Unfortunately, the original BioBrick assembly standard, Assembly standard 10, does not support in-frame assembly of protein domains. (Assembly standard 10 creates an 8 bp scar between adjacent parts.) Therefore, it is recommended that you use an alternate approach to assemble protein domains together to make a protein coding sequence. There are several possible approaches to assembling protein domains including various assembly standards and direct synthesis. Regardless of which standard you choose, we suggest that the resulting protein coding sequence comply with the original BioBrick assembly standard so that your parts can be assembled with most of the parts in the Registry.

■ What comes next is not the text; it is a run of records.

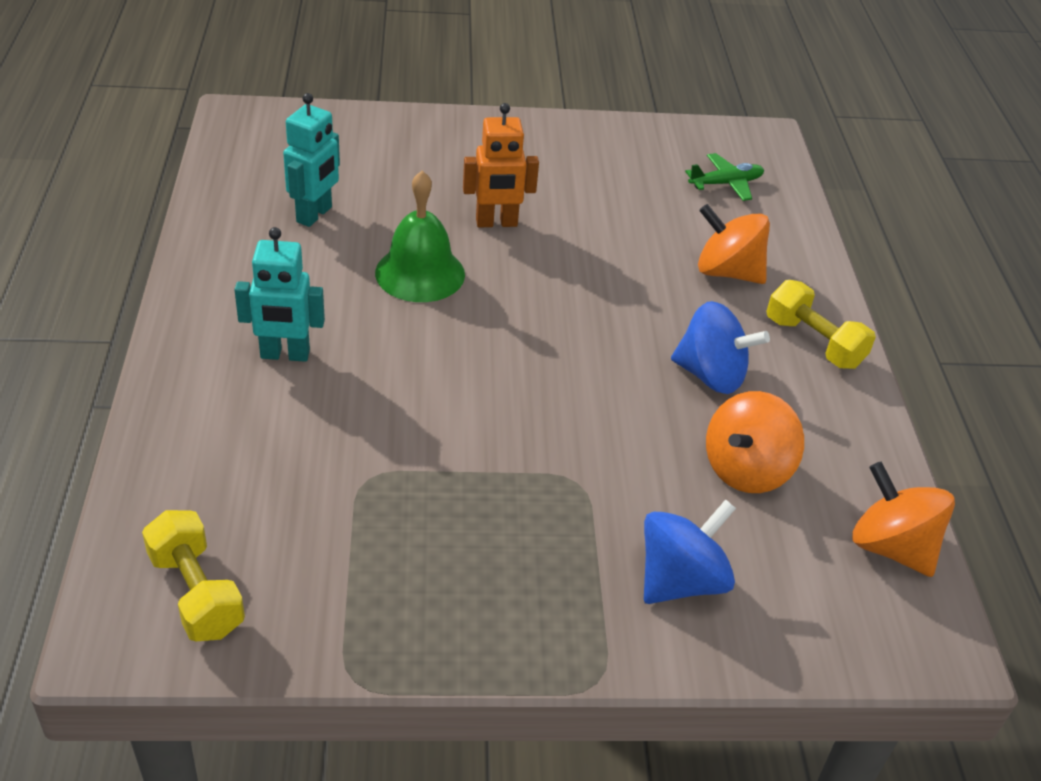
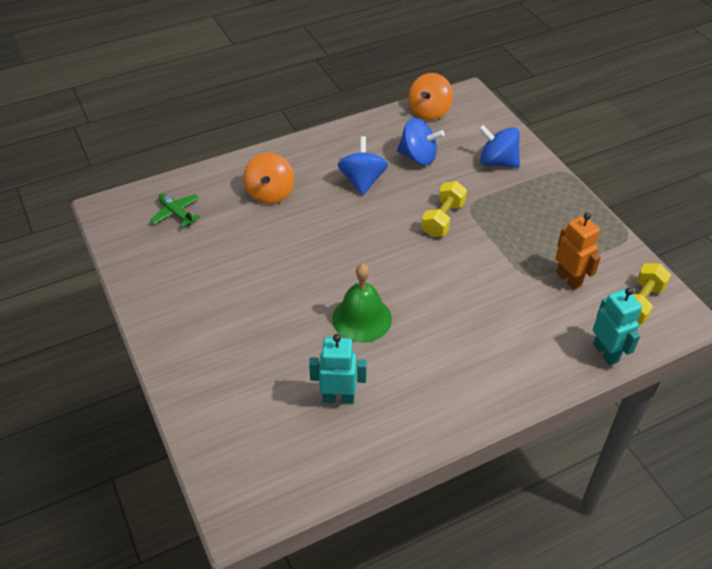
camera: 110 degrees left, 5 degrees up
(285, 355) = (476, 347): turquoise robot -> turquoise robot (606, 353)
(496, 223) = (286, 302): orange robot -> orange robot (569, 279)
(746, 469) = (418, 157): orange spinning top -> blue spinning top
(813, 342) = (310, 153): yellow dumbbell -> yellow dumbbell (443, 219)

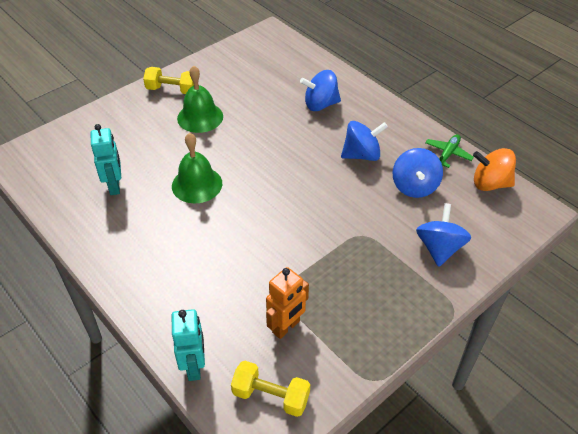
camera: 75 degrees right, 0 degrees up
(176, 213) = (277, 63): green plane -> green plane (447, 154)
(244, 300) = (200, 117): none -> green bell
(270, 193) = (320, 104): orange spinning top -> blue spinning top
(443, 219) = (334, 217): yellow dumbbell -> yellow dumbbell (172, 90)
(606, 353) = (194, 367): turquoise robot -> turquoise robot turned 60 degrees counterclockwise

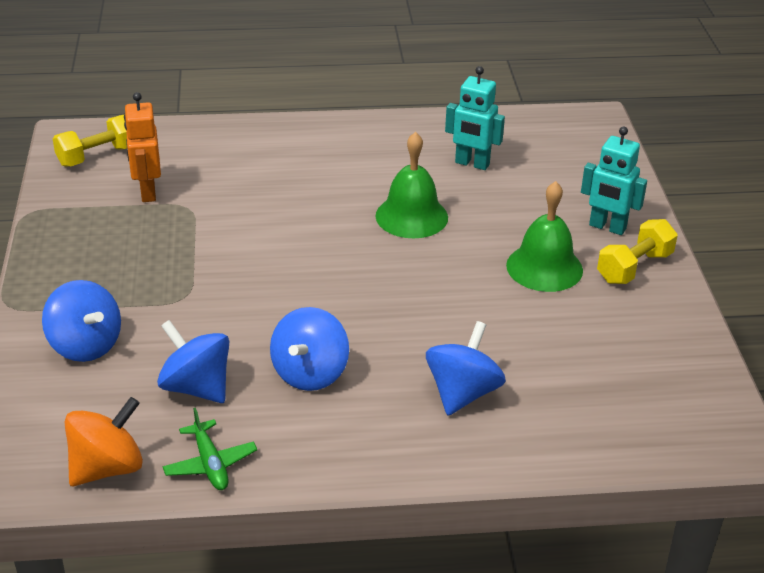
camera: 125 degrees right, 10 degrees down
(194, 367) = (180, 132): turquoise robot -> turquoise robot (607, 227)

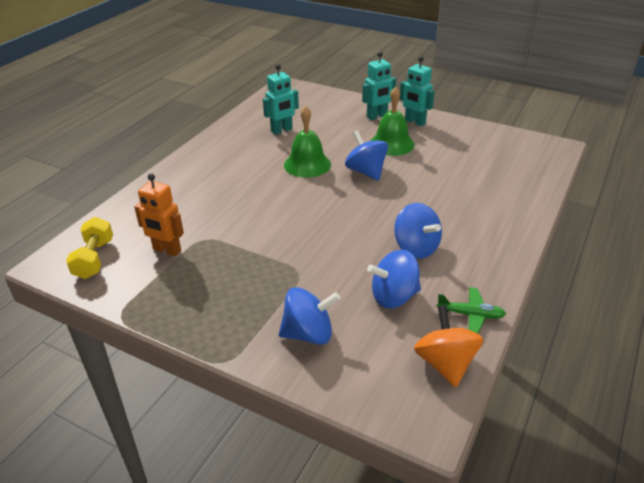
camera: 55 degrees left, 0 degrees up
(462, 393) = (471, 204): blue spinning top -> blue spinning top (366, 172)
(634, 267) = (414, 122): yellow dumbbell -> turquoise robot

If you prefer to specify the RBS as a separate part from the protein coding sequence, then the assembled protein coding sequence should be as follows
GAATTC GCGGCCGC T TCTAG [ATG ... TAA TAA] T ACTAGT A GCGGCCG CTGCAG
If you prefer to specify the RBS together with the protein coding sequence, then the assembled RBS + protein coding sequence should be as follows
GAATTC GCGGCCGC T TCTAGA G [RBS] [ATG ... TAA TAA] T ACTAGT A GCGGCCG CTGCAG
Although most RBSs and Head domains are currently specified as separate parts in the Registry, we are now moving to a new design in which the RBS and Head domain is specified as a single part. The new design has the advantage of encapsulating both ribosome binding and translational initiation within a single part. Our working hypothesis is that the new design will reduce the likelihood of unexpected functional composition problems between the RBS and coding sequence.